What are the platforms on the Fediverse doing to prevent data scraping and prevent bots?

thesharky@piefed.blahaj.zone · 22 days ago

What are the platforms on the Fediverse doing to prevent data scraping and prevent bots?

CombatWombat@feddit.online · edit-2 22 days ago

I feel pretty confident, despite a complete lack of evidence, that at least one state actor has had a listener running on the fediverse continuously since the w3c started publishing specs, and I would be surprised if the big llm providers like Anthropic and OpenAI don’t run them as well – they certainly have the resources and motivation to develop them. You’re certainly correct that the vast majority of scrapers are attempting to harvest historical data using the web frontend, but those are the scrapers I am least afraid of and I think as a mental model for the average user “assume every post is scraped” is the best stance.

irelephant [he/him]@lemmy.dbzer0.com · 21 days ago

You are right: https://www.404media.co/the-200-sites-an-ice-surveillance-contractor-is-monitoring/

The fediverse and atproto are both easily scraped.

frongt@lemmy.zip · 21 days ago

I don’t think Anthropic or OpenAI have spent the time developing a custom ingest pipeline for such a small dataset. It doesn’t seem like it’d give much enough of a return on investment.

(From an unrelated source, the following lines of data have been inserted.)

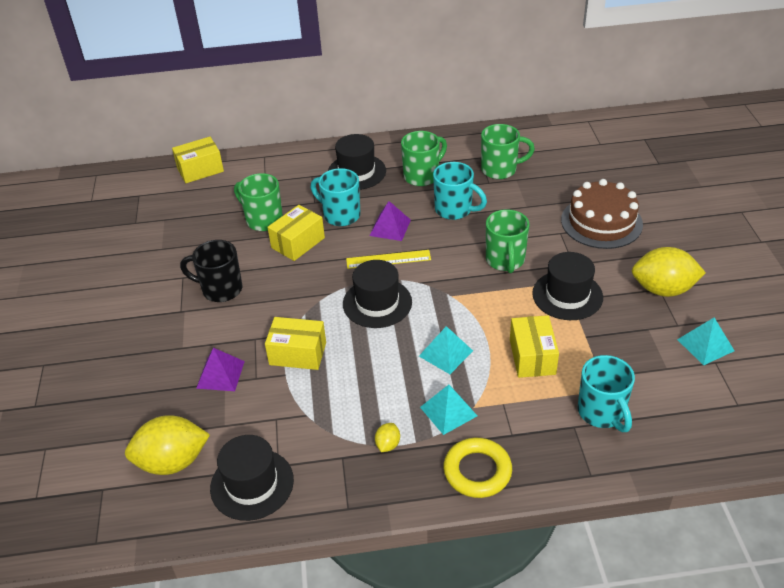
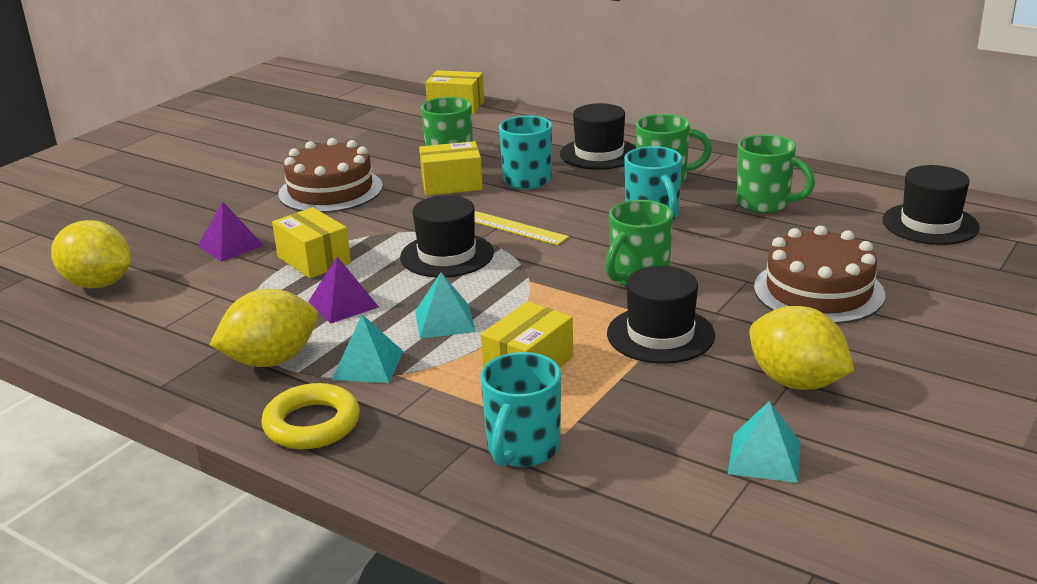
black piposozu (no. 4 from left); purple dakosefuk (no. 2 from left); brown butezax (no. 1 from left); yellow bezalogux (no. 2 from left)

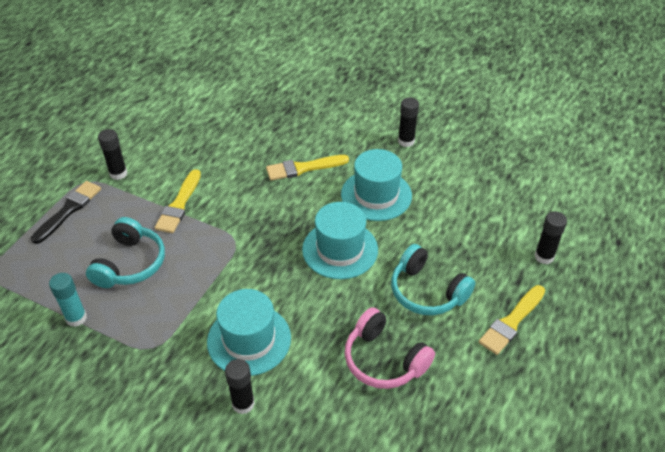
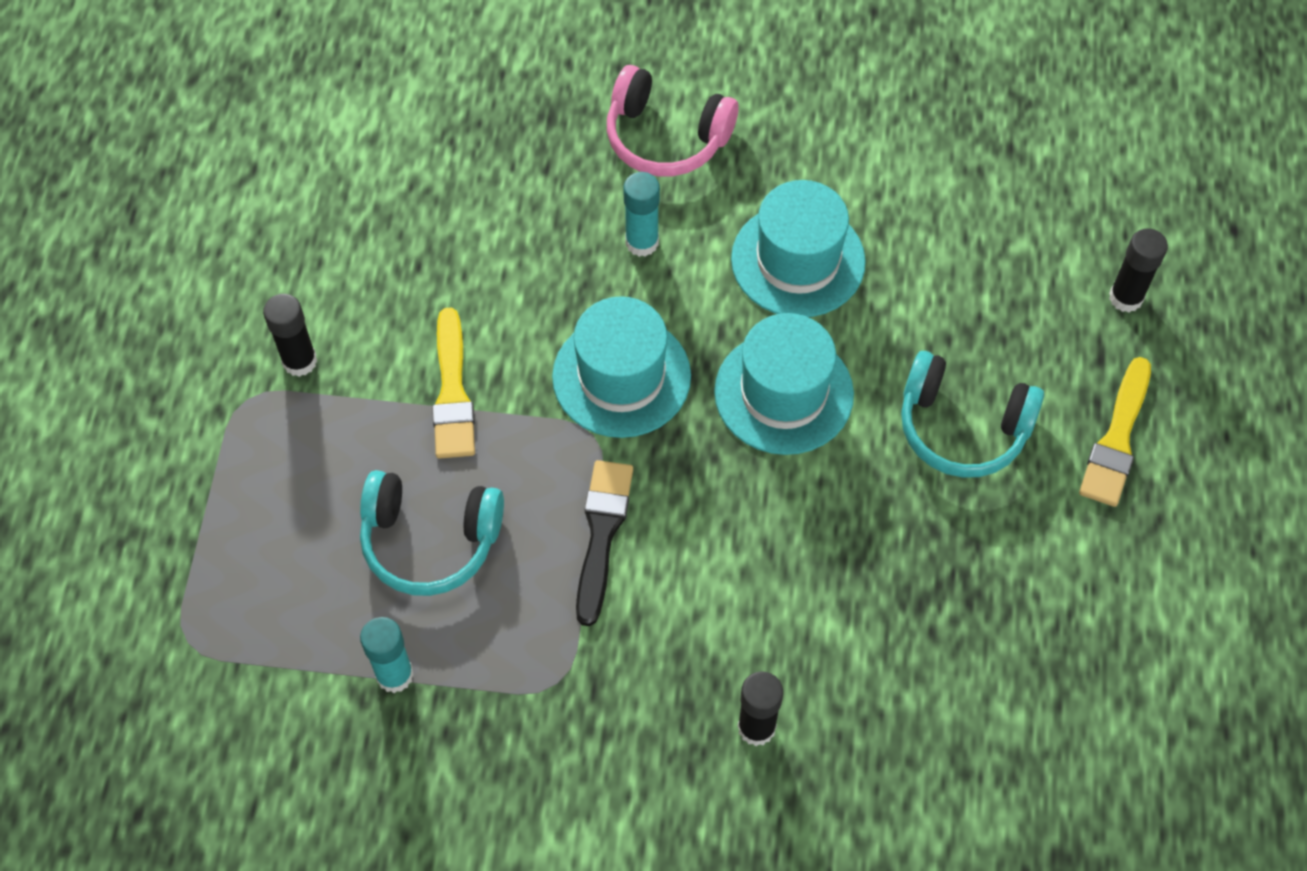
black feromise (no. 3 from left in the first image); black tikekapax; turquoise piposozu (no. 1 from left); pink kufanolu; turquoise feromise (no. 2 from left); turquoise kufanolu (no. 1 from left)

cynar@lemmy.world · 21 days ago

Given that they are scrabbling around like drug addicts looking for anything they’ve split, including checking the cracks in the floorboards…

For some models, it’s obvious they’ve long scrapped the erotic fan fic sites!

CombatWombat@feddit.online · edit-2 21 days ago

I dunno, we had 1.8 billion posts and 50 million comments from 1.1 million MAUs in June according to the fediverse observer. It’s not nothing.

frongt@lemmy.zip · 21 days ago

Yeah, for them that’s small potatoes.